■ **WHAT THE EXERCISE ASKS**:
Copy the data from the line with "Robbery, Aggravated Battery, Aggravated" through the line with "Reading right to left, what", replacing "Robbery" with "Burglary" and leaving everything else unchanged.

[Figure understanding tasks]
Segment Open

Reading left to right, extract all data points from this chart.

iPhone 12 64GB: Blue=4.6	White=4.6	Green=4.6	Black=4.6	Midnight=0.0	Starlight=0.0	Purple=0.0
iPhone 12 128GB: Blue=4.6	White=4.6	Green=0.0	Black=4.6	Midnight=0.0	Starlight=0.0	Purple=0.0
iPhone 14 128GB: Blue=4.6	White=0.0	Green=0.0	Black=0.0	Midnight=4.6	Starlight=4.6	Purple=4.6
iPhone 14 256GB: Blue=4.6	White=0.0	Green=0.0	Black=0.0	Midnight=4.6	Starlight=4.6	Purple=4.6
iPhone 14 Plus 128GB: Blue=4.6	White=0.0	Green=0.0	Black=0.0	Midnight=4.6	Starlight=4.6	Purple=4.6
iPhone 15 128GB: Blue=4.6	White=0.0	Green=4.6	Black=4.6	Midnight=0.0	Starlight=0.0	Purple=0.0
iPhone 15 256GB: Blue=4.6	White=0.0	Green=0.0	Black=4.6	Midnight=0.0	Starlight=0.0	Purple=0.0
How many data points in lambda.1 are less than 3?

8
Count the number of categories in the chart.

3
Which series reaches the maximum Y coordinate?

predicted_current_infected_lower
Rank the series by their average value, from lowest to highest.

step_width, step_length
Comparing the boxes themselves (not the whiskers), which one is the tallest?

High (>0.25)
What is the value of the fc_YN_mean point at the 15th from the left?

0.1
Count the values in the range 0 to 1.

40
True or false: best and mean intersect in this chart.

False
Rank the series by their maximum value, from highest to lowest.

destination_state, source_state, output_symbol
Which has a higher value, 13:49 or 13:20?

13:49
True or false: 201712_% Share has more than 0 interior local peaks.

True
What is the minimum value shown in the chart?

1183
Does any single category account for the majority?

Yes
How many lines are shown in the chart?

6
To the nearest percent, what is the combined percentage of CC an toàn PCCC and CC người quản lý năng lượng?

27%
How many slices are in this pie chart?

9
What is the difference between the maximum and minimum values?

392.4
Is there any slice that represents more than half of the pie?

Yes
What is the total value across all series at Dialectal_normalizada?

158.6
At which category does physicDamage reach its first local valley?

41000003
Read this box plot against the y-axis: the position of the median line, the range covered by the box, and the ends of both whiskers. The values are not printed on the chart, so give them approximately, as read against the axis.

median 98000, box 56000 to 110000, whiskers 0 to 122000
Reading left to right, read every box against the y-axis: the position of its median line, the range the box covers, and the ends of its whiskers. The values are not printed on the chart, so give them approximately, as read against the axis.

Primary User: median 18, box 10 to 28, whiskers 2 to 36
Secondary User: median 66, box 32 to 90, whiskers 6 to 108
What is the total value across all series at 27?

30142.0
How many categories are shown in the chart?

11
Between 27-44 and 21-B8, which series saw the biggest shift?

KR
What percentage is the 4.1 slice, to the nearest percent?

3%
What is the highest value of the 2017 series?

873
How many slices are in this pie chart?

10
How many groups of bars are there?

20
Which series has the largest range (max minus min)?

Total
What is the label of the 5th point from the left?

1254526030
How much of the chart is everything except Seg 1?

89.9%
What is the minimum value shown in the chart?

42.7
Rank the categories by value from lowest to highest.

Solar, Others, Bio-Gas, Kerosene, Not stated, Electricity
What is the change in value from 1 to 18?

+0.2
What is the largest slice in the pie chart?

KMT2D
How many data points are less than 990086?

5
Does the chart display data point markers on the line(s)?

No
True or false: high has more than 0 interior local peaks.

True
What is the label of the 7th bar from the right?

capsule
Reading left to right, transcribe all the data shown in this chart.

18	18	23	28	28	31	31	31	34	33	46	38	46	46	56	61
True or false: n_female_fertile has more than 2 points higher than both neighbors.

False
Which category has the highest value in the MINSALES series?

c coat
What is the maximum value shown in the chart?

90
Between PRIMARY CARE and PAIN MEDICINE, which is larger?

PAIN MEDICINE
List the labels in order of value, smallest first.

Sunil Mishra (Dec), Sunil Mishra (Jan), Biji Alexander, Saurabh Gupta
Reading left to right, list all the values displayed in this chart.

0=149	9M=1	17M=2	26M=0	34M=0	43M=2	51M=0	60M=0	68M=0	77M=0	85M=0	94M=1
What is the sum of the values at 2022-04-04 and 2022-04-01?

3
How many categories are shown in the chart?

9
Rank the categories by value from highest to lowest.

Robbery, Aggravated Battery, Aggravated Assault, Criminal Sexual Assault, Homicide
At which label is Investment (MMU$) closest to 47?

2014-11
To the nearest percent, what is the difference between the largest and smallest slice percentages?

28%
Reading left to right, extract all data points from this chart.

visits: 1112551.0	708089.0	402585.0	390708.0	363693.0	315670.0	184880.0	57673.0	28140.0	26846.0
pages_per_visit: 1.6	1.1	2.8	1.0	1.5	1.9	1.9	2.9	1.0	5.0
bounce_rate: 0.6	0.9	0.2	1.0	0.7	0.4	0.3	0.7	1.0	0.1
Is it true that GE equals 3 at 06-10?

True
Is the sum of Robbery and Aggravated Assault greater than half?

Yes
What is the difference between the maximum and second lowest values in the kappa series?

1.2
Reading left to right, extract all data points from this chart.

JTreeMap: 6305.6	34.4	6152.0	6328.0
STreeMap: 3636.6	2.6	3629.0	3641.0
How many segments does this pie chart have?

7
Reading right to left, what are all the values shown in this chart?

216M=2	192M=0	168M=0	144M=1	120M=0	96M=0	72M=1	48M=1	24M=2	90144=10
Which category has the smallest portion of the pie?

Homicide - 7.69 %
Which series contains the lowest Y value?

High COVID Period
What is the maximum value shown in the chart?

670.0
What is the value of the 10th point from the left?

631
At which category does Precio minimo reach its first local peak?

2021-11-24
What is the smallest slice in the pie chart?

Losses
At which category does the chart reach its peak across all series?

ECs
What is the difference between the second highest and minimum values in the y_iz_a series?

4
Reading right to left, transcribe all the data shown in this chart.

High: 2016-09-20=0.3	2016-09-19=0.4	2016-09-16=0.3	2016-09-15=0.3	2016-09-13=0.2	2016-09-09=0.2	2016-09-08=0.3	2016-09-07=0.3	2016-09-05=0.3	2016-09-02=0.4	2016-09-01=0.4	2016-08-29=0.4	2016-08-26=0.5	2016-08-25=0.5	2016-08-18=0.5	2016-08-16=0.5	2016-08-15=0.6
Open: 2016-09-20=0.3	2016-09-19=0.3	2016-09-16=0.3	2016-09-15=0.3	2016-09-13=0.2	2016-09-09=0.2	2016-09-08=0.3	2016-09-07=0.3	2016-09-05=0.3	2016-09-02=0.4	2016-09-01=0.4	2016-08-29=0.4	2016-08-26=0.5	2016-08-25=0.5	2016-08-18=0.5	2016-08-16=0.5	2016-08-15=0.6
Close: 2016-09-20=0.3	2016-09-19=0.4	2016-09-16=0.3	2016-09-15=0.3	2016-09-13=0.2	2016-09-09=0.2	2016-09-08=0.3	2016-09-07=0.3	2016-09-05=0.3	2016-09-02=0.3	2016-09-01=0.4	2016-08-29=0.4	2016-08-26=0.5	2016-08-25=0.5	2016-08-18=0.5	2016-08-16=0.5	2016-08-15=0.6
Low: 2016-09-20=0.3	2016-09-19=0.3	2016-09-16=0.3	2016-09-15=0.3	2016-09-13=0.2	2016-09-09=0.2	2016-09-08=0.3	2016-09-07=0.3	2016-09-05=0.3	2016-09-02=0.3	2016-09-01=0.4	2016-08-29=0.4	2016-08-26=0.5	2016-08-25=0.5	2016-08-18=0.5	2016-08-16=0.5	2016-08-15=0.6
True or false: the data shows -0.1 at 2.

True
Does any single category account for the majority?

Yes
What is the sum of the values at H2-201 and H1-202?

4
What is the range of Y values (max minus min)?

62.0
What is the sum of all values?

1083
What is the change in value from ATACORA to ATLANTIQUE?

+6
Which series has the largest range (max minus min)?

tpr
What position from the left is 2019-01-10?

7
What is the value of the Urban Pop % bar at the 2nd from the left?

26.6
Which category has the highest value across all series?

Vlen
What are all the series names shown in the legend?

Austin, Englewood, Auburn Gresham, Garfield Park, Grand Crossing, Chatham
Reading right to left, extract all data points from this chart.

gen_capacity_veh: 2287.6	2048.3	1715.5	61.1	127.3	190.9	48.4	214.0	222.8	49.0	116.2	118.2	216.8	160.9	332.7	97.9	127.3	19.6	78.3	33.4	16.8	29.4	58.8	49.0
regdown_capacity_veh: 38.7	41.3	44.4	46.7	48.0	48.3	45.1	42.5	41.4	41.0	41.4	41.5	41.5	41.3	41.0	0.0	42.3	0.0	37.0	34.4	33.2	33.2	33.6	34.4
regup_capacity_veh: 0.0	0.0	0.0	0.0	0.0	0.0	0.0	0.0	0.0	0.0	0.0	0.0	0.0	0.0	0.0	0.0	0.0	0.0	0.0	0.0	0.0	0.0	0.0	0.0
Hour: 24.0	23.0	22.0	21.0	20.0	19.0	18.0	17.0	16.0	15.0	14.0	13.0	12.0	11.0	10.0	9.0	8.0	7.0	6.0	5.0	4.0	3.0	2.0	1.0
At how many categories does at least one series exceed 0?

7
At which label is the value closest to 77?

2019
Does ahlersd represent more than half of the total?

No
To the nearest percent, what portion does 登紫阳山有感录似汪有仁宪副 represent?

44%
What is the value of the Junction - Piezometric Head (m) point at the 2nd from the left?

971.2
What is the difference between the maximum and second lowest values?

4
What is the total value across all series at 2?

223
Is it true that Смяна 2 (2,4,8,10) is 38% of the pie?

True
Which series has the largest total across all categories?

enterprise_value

Segment Closed

■ **RESPONSE BELOW**:
Burglary, Aggravated Battery, Aggravated Assault, Criminal Sexual Assault, Homicide
At which label is Investment (MMU$) closest to 47?

2014-11
To the nearest percent, what is the difference between the largest and smallest slice percentages?

28%
Reading left to right, extract all data points from this chart.

visits: 1112551.0	708089.0	402585.0	390708.0	363693.0	315670.0	184880.0	57673.0	28140.0	26846.0
pages_per_visit: 1.6	1.1	2.8	1.0	1.5	1.9	1.9	2.9	1.0	5.0
bounce_rate: 0.6	0.9	0.2	1.0	0.7	0.4	0.3	0.7	1.0	0.1
Is it true that GE equals 3 at 06-10?

True
Is the sum of Burglary and Aggravated Assault greater than half?

Yes
What is the difference between the maximum and second lowest values in the kappa series?

1.2
Reading left to right, extract all data points from this chart.

JTreeMap: 6305.6	34.4	6152.0	6328.0
STreeMap: 3636.6	2.6	3629.0	3641.0
How many segments does this pie chart have?

7
Reading right to left, what are all the values shown in this chart?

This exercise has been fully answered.